Writing Jar Metadata
The Groovy compiler discovers your ASTTransformation through a file named "org.codehaus.groovy.transform.ASTTransformation". This file must contain the fully qualified package and name of your transformation. In my example, the file simply has one line:
gep.LoggingASTTransformation
Creating the Jar
The ASTtransformation and the metadata must be packaged into a single Jar file. The org.codehaus.groovy.transform.ASTTransformation file must be in the META-INF/services directory. The Jar layout for this example follows:
LogMethodTransform.jar
--gep
----LoggingASTTransformation.class
----LoggingASTTransformation$_visit_closure1.class
--META-INF
----services
------org.codehaus.groovy.transform.ASTTransformation
Compiling the Example
The new Jar must be put on the groovyc classpath for the transformation to be invoked.

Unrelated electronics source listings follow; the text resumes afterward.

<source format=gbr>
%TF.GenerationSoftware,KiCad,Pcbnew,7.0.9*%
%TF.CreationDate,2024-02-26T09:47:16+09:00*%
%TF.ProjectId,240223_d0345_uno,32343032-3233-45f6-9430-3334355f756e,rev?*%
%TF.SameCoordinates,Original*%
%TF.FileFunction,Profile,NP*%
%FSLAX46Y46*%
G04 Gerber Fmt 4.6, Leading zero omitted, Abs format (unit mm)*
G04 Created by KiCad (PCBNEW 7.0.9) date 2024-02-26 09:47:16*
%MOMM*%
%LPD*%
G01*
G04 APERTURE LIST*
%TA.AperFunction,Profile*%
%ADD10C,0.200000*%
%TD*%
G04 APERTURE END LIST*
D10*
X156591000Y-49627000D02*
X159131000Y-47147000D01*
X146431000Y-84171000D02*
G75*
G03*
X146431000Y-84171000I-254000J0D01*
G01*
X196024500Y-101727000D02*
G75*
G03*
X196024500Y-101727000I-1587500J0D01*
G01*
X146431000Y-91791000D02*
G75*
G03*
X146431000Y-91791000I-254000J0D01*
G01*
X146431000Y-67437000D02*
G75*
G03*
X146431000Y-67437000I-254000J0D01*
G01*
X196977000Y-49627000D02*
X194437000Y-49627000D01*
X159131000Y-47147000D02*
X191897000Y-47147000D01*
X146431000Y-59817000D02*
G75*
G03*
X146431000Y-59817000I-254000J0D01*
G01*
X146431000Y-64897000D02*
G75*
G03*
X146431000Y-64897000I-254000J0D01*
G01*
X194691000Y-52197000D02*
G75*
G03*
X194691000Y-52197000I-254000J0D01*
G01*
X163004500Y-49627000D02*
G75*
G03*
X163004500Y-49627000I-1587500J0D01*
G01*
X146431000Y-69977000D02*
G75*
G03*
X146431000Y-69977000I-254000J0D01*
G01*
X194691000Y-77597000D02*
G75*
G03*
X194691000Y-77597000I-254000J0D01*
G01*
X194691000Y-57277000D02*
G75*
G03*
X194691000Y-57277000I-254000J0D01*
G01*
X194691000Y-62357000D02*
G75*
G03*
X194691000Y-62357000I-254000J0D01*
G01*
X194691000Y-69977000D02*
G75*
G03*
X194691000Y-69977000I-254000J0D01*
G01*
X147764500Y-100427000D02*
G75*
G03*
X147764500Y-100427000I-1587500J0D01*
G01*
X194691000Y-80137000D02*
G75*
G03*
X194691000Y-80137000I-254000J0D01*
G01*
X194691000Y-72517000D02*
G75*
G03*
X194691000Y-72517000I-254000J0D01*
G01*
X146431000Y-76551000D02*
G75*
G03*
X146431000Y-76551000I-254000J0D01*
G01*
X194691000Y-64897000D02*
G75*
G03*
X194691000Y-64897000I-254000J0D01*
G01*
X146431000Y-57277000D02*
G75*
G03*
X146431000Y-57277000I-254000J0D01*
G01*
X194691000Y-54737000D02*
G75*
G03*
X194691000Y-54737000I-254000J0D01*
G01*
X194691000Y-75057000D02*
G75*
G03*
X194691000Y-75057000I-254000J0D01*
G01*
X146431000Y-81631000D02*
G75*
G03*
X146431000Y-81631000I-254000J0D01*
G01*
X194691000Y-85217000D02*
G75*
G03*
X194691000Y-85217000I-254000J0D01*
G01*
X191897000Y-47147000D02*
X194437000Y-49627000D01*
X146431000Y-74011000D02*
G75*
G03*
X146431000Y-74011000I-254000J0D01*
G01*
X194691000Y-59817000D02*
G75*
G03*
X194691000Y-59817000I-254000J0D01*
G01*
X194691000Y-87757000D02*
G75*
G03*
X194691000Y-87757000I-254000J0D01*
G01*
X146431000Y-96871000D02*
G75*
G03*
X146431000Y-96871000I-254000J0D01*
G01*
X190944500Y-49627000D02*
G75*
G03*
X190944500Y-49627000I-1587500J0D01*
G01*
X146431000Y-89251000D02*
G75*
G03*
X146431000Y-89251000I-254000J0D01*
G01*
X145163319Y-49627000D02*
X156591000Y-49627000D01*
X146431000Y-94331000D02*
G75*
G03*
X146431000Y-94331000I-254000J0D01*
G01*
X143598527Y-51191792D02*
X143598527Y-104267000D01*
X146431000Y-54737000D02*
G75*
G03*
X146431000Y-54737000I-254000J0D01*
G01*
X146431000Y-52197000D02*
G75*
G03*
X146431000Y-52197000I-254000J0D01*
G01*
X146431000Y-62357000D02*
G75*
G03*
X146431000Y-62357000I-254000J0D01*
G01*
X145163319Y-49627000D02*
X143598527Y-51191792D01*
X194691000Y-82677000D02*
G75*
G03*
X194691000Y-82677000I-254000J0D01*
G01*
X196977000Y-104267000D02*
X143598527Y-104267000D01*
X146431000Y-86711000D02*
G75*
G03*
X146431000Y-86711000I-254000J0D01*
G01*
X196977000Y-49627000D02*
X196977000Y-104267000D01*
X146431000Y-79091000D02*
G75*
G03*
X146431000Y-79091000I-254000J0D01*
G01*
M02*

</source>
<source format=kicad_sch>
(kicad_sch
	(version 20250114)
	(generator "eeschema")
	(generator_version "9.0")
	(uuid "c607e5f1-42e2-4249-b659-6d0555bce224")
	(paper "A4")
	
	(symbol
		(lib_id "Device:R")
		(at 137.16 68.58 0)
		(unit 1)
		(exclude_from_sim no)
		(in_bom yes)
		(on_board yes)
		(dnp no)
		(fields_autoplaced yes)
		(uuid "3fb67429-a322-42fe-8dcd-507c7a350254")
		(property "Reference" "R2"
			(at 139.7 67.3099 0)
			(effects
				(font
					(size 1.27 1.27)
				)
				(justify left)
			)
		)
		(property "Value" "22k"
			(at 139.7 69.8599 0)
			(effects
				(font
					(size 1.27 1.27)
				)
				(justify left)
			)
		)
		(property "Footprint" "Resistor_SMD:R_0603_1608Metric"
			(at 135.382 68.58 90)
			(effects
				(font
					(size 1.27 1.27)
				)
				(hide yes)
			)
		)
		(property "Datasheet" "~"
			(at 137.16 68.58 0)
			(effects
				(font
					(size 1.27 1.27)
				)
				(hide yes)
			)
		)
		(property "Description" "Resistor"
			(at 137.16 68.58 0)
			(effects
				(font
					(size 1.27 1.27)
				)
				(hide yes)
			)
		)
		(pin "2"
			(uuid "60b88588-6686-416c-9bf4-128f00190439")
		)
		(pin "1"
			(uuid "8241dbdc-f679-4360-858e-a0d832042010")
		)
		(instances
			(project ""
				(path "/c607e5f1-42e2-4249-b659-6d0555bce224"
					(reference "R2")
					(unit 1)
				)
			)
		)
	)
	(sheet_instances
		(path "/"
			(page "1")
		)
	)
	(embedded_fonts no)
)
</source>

If the sample script at the top of the post is in a file named "LoggingExample.groovy", then the command line to compile this is:
groovyc -cp LogMethodTransform.jar LoggingExample.groovy
This generates a LoggingExample.class that, when run with Java, produces:
Starting greet
Hello World
Ending greet
Mindblowing, right?
Debugging Global Transformations
Local transformations are simple to debug: the IDE (at least IDEA) supports it with no extra effort. Global transformations are not so easy. To test this I wrote a test harness that invoked LoggingASTTransformation on a file explicitly. The test harness source is available and could easily be modified to fit your needs. Let me know if you know an easier way to debug this!